[Data items]
----

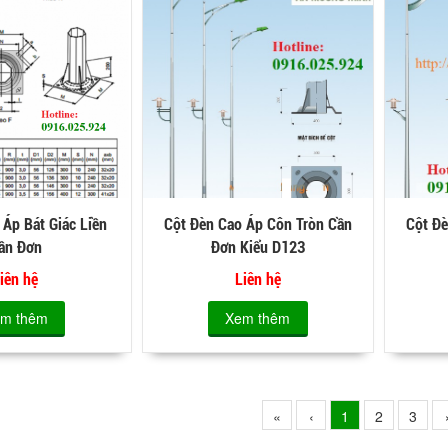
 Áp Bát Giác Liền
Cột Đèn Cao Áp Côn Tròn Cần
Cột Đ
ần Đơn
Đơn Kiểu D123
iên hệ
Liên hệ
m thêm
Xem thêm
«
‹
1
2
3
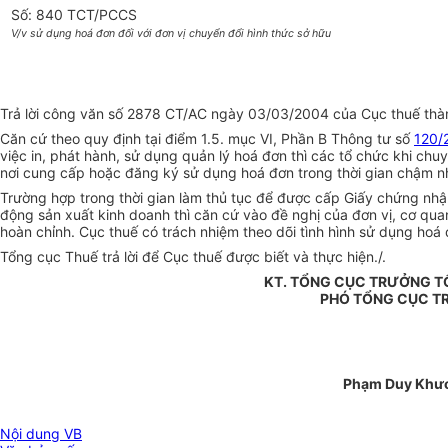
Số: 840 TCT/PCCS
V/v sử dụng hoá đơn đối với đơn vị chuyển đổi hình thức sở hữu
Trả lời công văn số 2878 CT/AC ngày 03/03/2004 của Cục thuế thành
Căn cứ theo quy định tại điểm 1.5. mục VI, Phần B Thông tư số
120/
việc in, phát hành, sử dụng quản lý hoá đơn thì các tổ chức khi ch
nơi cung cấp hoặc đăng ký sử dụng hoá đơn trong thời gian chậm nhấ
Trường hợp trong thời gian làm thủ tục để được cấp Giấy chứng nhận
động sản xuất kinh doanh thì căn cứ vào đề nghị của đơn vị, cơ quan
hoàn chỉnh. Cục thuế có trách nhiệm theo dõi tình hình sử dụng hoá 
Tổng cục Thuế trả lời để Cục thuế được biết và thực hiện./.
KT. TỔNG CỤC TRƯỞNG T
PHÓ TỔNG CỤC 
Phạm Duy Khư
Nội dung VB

----

#### Request:
Wherever "gian" turns up in the records, copy the whole line.

#### Exercise result:
nơi cung cấp hoặc đăng ký sử dụng hoá đơn trong thời gian chậm nhấ
Trường hợp trong thời gian làm thủ tục để được cấp Giấy chứng nhận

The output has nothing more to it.